Medtronic Inc. (NYSE:MDT) is fielding a pair of lawsuits, one accusing it of product liability over its Sprint Fidelis implantable cardiac defibrillator leads and another alleging that it falsely marked some of its Endeavor stents with a pair of U.S. patents.
The Minneapolis medical device monolith pulled the Sprint Fidelis leads from shelves worldwide in October 2007, but not before they were implanted in an estimated 268,000 patients. Because of fractures in the wires, defibrillators could either fail to deliver the shock needed to regulate a haywire heartbeat or send unneeded shocks. The defective leads are implicated in more than 100 deaths, although Medtronic has said that only 13 fatalities had the leads as a “possible or likely contributing factor.”
A federal judge in Minnesota dismissed 600 personal injury lawsuits over the device in October 2009, hewing to the preemption rule enshrined by the Supreme Court in Riegel vs. Medtronic (PDF). In that case, the Supremes held that once a medical device has been approved by the Food & Drug Administration, product liability lawsuits based on state tort laws have no standing — in other words, the federal approval preempts state law.
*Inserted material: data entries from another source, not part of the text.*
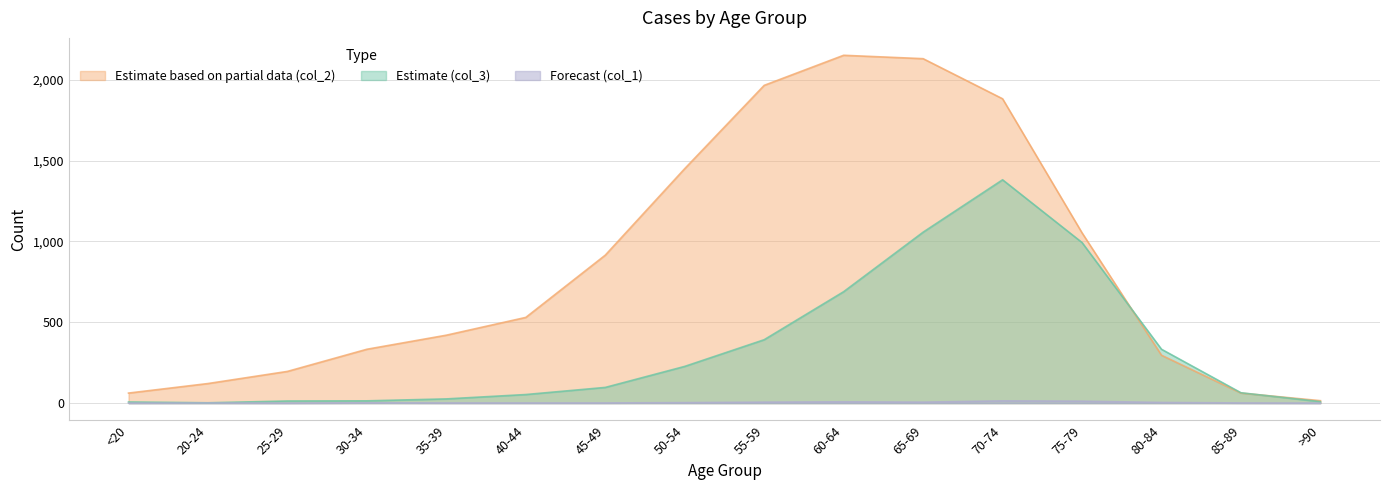

Which series has the largest range (max minus min)?

Estimate based on partial data (col_2)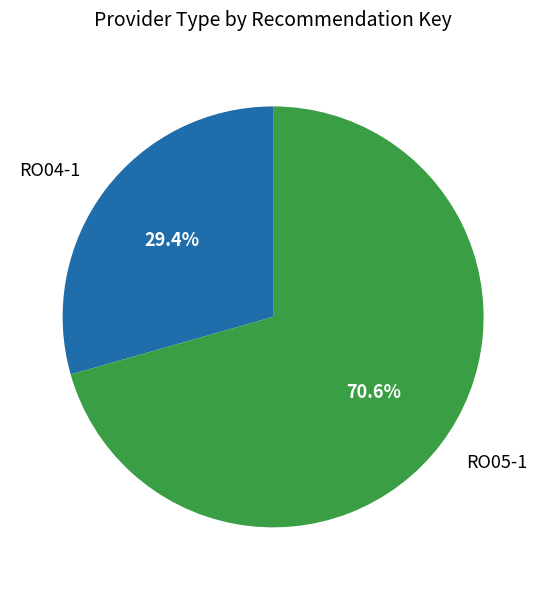

Combined, what portion of the pie is RO04-1 and RO05-1?

100.0%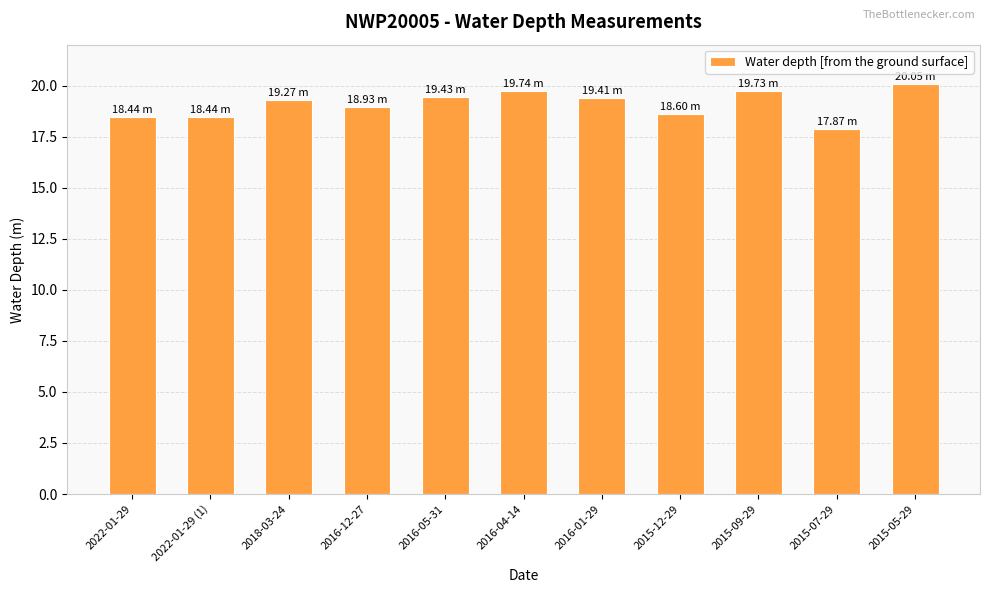

What is the minimum value shown in the chart?

17.9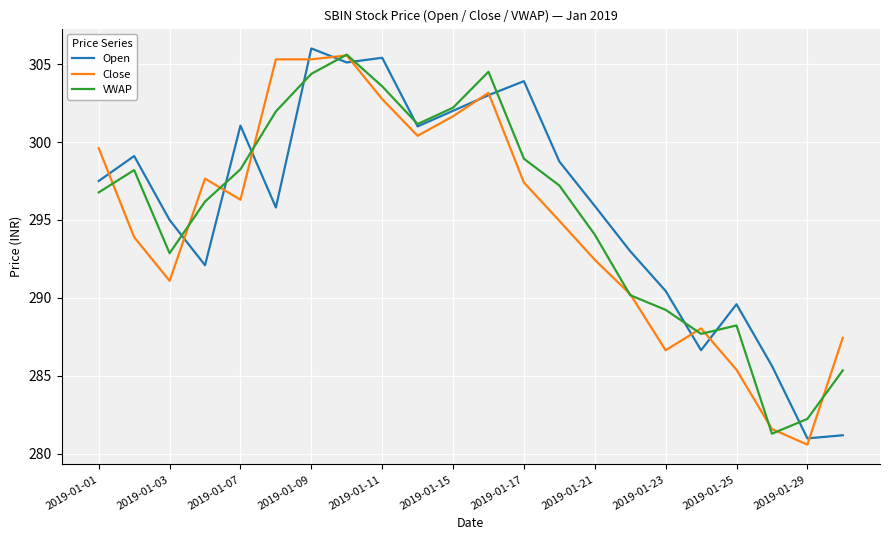

What is the maximum value for Open?

306.0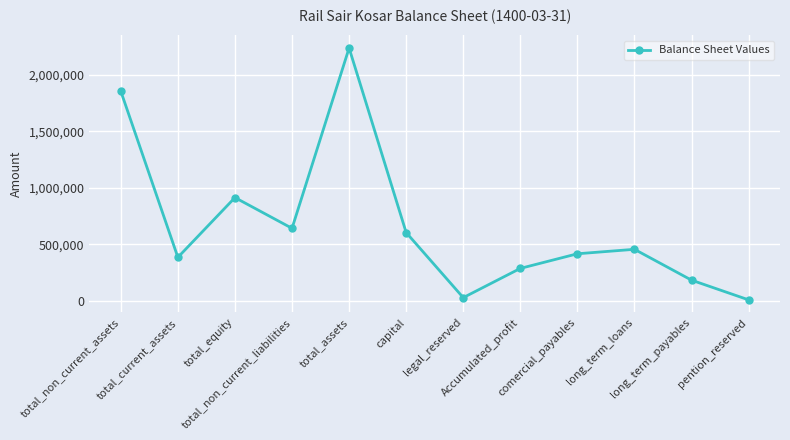

The chart shows a value of 5768 at pention_reserved. True or false?

True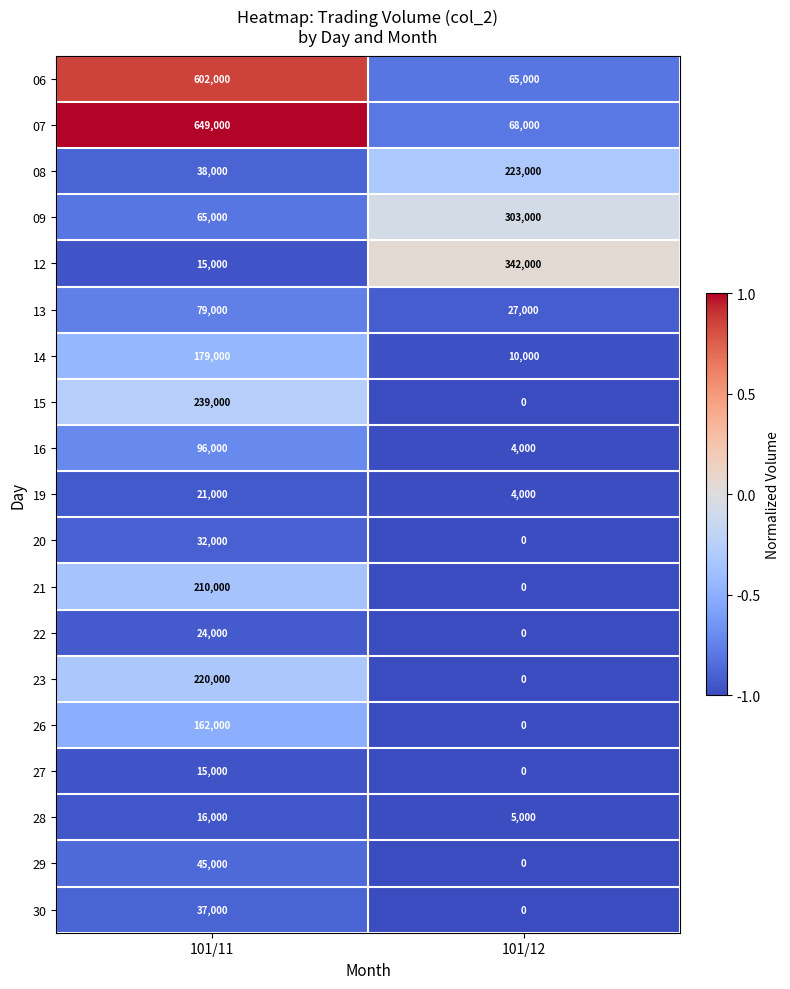

List the series in order of their peak value, highest first.

07, 06, 12, 09, 15, 08, 23, 21, 14, 26, 16, 13, 29, 30, 20, 22, 19, 28, 27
That didn’t stop Ed McGill, an Omaha man who was implanted with Sprint Fidelis leads in 2005, from suing Medtronic in the U.S. District Court for Nebraska. McGill’s lead had to be explanted in May 2009 after he experienced "a series of inappropriate and debilitating shocks delivered to his heart," according to court documents.
McGill is seeking damages, payment of his medical expenses, disgorgement of Medtronic’s profits from the device and legal fees.
In the second lawsuit, filed in the U.S. District Court for Eastern Texas, Promote Innovation LLC alleged that Medtronic falsely marked its Endeavor Sprint drug-eluting stent system with a pair of patents the court had declared unenforceable. Medtronic had sued Boston Scientific Corp. (NYSE:BSX) in 2006, accusing its competitor of violating the patents, according to court documents. The patents "were declared unenforceable for fraud on the Patent Office by the United States District Court for the Eastern District of Texas on August 28, 2008," according to court documents. Medtronic settled false marking claims made against it in the lawsuit in February 2009, asking that the claims be dismissed with prejudice and the ruling of unenforceability overturned. The court demurred, but Medtronic allegedly continued to mark the Endeavor under the patents, according to the lawsuit.
Promote Innovation is seeking $500 for every instance of false marking "or an alternative amount a determined by the Court, one-half of which shall be paid to the United States," according to court documents.